I don't want to replicate their images here - that's probably not fair use - but the general descriptions are:
1
Our Romicon WF4 cross-flow membrane filter, with new cartridges installed in January ’09,
Presumabely this is for filtering near the end stage - a pricy bit of kit at €30,000 for a new one.
2.
Our aging tanks are jacketed tanks that could be used as fermenters. We have one 500+ gallon tank from DME and two 650+ gallon tanks from Criveller.

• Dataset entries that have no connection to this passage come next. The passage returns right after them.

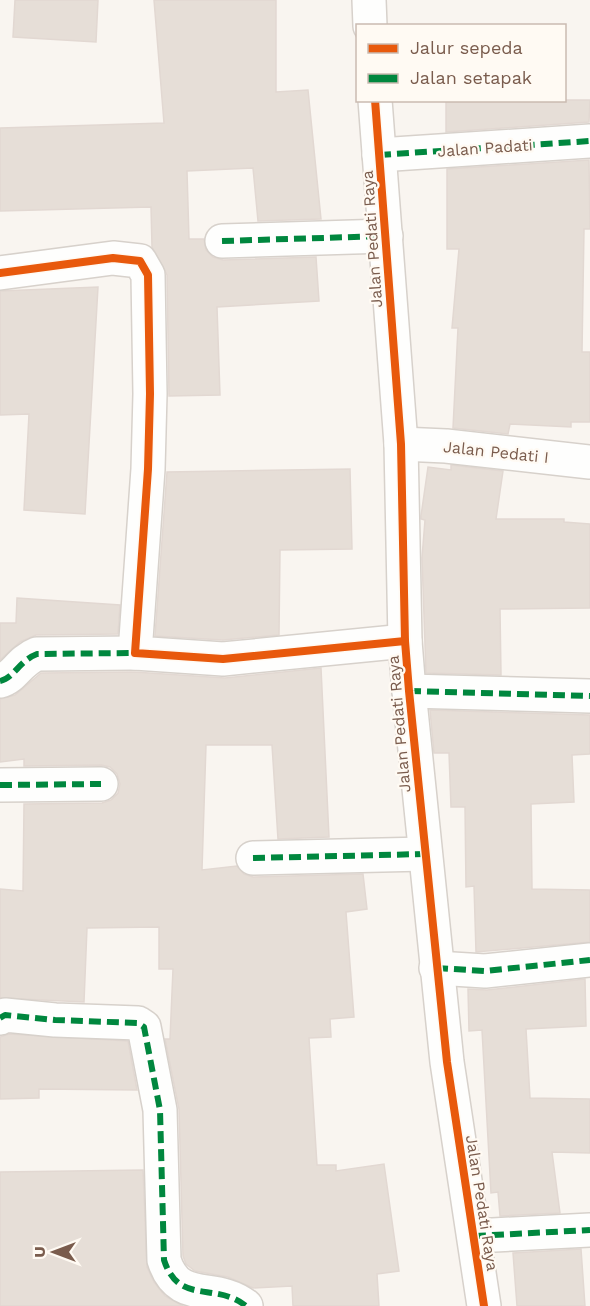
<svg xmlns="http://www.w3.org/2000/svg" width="590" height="1306" viewBox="0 0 590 1306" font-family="'Work Sans',sans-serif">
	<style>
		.building { fill: #e6ded7; stroke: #e2d8d2; stroke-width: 1.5 }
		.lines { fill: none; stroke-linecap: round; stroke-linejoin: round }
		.minor-casing { stroke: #d7d1cb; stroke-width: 36 }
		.minor { stroke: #fefefd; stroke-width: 33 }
		.quiet { stroke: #00873e; stroke-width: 6; stroke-dasharray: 12 6; stroke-linecap: butt }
		.cycleway-casing { stroke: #fffaf3; stroke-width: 11 }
		.cycleway { stroke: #e8590c; stroke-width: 8 }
		.labels { text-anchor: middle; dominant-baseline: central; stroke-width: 4.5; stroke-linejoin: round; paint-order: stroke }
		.street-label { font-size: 16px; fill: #7a5c4d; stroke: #fffaf3 }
	</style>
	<rect width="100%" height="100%" fill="#f9f5f0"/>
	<g class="building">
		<path d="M15,0h83l-2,42 -83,-5z"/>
		<path d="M154,0h122v92l32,-2 13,129 -63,2 -5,-53 -66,3 2,68h15l2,11 7,7 10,3 93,-3 3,44 -102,6 3,88 -51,1 -2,-121 -15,-28 -1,-40 -151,4v-83l164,-5z"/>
		<path d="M446,100h144l-1,22 -143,10z"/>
		<path d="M589,160l1,69h-6l-2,123h8v70h-19v5l-61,-3 -2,10 -55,-6 5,-100h-6l7,-79h-12v-80z"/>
		<path d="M98,287l-13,227 -61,-4 5,-96 -29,1v-124z"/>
		<path d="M451,465l52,6 -7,48h68v3l26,2v84l-90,1 1,66 -75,-2 -4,-115 3,-38 -4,-1v-3l7,-49 23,3z"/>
		<path d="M350,469l2,80 -72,1 -1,85 -56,5 -68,-4 12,-164z"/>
		<path d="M17,598l103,7 -2,29 -82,1 -16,7 -20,18v-37h16z"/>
		<path d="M321,668l8,169 -51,2 -6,-94h-66l-4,125 35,-4 7,8 9,3 110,-3 4,35 -21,3 8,105 -24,2 1,18 -22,1 8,127h19v6l48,-7 15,107 -22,3 2,32h-86l-1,-20 -39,2 -25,-11 -33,-6 -9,-7 -3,-8 -4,-147 -14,-70h5l3,-70h-14v-42l-72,1 -3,74 -84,-4v-109l23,2 1,-87 78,-1 9,-3 7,-7 2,-9 -3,-10 -7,-7 -9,-2 -77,1v-7l-24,3v-63l15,-4 26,-22 93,-1 91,6z"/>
		<path d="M430,710l160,5v39l-18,1 2,47 -43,2 1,85 58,1v52l-114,10 -2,-66 -8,1 -1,-80h-14l-2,-54h-15z"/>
		<path d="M585,979l1,47 -60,3 4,69 60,1v54l-38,-1 8,61 -60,3 -2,-24 -7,1 -9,-163 -13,1 -1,-42 19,1z"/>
		<path d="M9,1034l119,7 9,49 -98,-1v9l-39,1v-62z"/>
		<path d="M143,1170l4,97 7,15 11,14 18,10h-183v-134z"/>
		<path d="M581,1249l4,57h-68l-4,-53z"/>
	</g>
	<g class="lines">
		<defs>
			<g id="minor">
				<path d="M369,0l1,26"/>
				<path d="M375,100l26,344 4,197 4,50 38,371 37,244"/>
				<path d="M379,155l211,-14"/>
				<path d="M222,241l164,-5"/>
				<path d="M0,273l113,-15 27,3 8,14 2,119 -2,75 -13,184 88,6 182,-18"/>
				<path d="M401,444l45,2 144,16"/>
				<path d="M0,681c14,-3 19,-20 37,-27l98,-1"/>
				<path d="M409,691l181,5"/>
				<path d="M0,785l101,-1"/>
				<path d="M253,858l172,-4"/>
				<path d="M436,968l49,3 105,-11"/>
				<path d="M0,1018l5,-3 50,5 83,3 6,4 16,83 4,150c15,46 50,21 82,46"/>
				<path d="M474,1236l116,-6"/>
			</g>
		</defs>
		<use href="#minor" class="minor-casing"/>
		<use href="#minor" class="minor"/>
		<g class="quiet">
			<path d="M379,155l211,-14"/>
			<path d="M222,241l164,-5"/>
			<path d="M0,681c14,-3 19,-20 37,-27l98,-1"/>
			<path d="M409,691l181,5"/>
			<path d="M0,785l101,-1"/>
			<path d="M253,858l172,-4"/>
			<path d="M436,968l49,3 105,-11"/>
			<path d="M0,1018l5,-3 50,5 83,3 6,4 16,83 4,150c15,46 50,21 82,46"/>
			<path d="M474,1236l116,-6"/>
		</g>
		<defs>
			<g id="cycleway">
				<path d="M375,100l26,344 4,197 4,50 38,371 37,244"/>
				<path d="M0,273l113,-15 27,3 8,14 2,119 -2,75 -13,184 88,6 182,-18"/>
			</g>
		</defs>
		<use href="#cycleway" class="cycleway-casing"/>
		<use href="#cycleway" class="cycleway"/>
	</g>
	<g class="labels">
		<g class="street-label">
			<text transform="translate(485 148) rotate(-4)">Jalan Padati</text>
			<text transform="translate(372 239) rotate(-94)">Jalan Pedati Raya</text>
			<text transform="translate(496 452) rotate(6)">Jalan Pedati I</text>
			<text transform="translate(399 724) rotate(-95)">Jalan Pedati Raya</text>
			<text transform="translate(482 1203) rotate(81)">Jalan Pedati Raya</text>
		</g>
	</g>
	<rect x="356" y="24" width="210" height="78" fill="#fffaf3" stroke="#cabbb1" stroke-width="1.5"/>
	<rect x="368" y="44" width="30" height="9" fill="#e8590c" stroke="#cabbb1" stroke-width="1.5"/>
	<text x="410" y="54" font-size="18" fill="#7a5c4d">Jalur sepeda</text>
	<rect x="368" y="74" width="30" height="9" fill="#00873e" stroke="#cabbb1" stroke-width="1.5"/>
	<text x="410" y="84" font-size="18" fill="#7a5c4d">Jalan setapak</text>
	<g transform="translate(54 1252) rotate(270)" stroke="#fffaf3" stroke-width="4.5" paint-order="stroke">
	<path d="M0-4.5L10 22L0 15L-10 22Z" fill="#7a5c4d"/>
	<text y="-9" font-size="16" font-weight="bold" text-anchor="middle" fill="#7a5c4d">U</text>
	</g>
</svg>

These stainless steel tanks seem to work out at about $5,000 each second hand - presumabley nearer $10,000 new.
3
Our 500 gallon fermenter, a “Zero” refrigerated tank, comes with a matching stand-mounted blending tank (with mixer, but without refrigeration) and a 500 gallon JV Northwest bottling tank.
If a second hand one is $15,000 a new one must be $25,000
4.
Our 300 gallon fermenter (suitable for fruit wines) comes with two 300
gallon stainless steel aging tanks.
This seems a bit more afordable - $6,000-ish new. These seem more economical than the bigger tanks listed above for some reason
5.
7 spout table top bottle filler from TCW
It seems a new one of these is around $5,000 if this one is estimated for $3,000
6.
$1800: 30” Sartorius .45 micron final filter.
Presumabley another filter beyond the expensive one at the start. One for fruit wines, one for mead perhaps?
7.
$1200: TCW bottle rinser-sparger
Ha - I laugh at your paltry $1,200.
8.
$2200: Dana powered labeler
Looks to be $3,000+ for a new one.
9.
$ 400: TCW heat-shrink applicator
Seems reasonable - I assume for heat shrinking the cap at the bottle top.
10
Miscellaneous handling equiptment
$1200: Battery-powered ‘Big Joe’ electric lift (capacity 2000#).
$ 700: Drum handling equipment & drum heater
$1200: Hot water pressure washer.
The hot pressure washer must be a good on at that price.
11.
$1200: Air compressor with 3 phase 240 volt motor.
Not really sure what this is for.
What I don't see is what pumps are used for transferring from the primary to the secondary or what form of temperature control there is for transfering the initial honey - perhaps it's just poured in. I do see one pictured transferring from a secondary to a keg - perhaps that's the general purpose one.
I found it interesting to spend a few minutes working through their process.